Neither the actor nor his character is involved in a serious romance. Easton feels commitment can drain relationships of spontaneity. “I like someone who can just go on the spur of the moment. That’s the one problem I have with long-term relationships. It’s a fact that somewhere along the way that edge is lost, that real craziness. This is not to knock marriage; it’s just that it seems to happen. It’s happened to so many of my friends. Like now their big thing is where they can rent Ghost from the video store on a Saturday night.”

Easton’s direct approach with women has gotten him into a few jams. “I was never roundabout; that’s why I had problems in high school,” he observes. “I got beaten up a couple of times by guys who were on the football team, because I wouldn’t ask around to see who was going out with whom. I’d just go up to a girl and ask her out, and then I’d usually get pummeled by somebody.”

Such are the spoils of audacity. Now that Easton is on DAYS, do his parents accept his profession? “There was something about me in one of the trade papers and I sent it to my folks. My name was printed on the page that listed castings as well as what was going on around town, and I was in the same row as Johnny Mathis, who was singing at the Flamingo in Las Vegas.
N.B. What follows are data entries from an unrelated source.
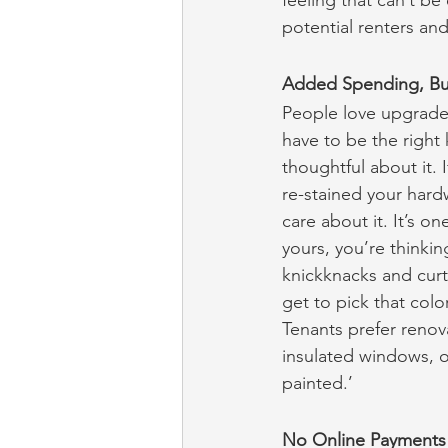
feeling that can’t be
potential renters an
Added Spending, Bu
People love upgrades
have to be the right
thoughtful about it. 
re-stained your hardw
care about it. It’s o
yours, you’re thinkin
knickknacks and curta
get to pick that col
Tenants prefer renovat
insulated windows, o
painted.’
No Online Payments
Well, my mom thought I had arrived because I was listed alongside Johnny Mathis,” laughs Easton. “That’s made all the difference.”

JUST THE FACTS

Birthdate: February 16, 1966

His Recording Career: “I cut a really bad demo tape one time. I play it whenever I start considering not being an actor and going back to music.”

His Nose: “My nose has been broken about three times. I actually had this deviated septum fixed up last year, because I used to not be able to sleep at night.”

His Motorcycle: “I have a ’62 Harley-Davidson Electra Guide, but I’m looking around for another bike, I had a big thing about buying American, so I bought the Harley. But now it’s become one of those things where you’d rather not have everybody know that you ride one.”

Fan Mail: “I answer it myself. I’m not that busy seven days a week that I can’t take a few hours out to do that stuff.”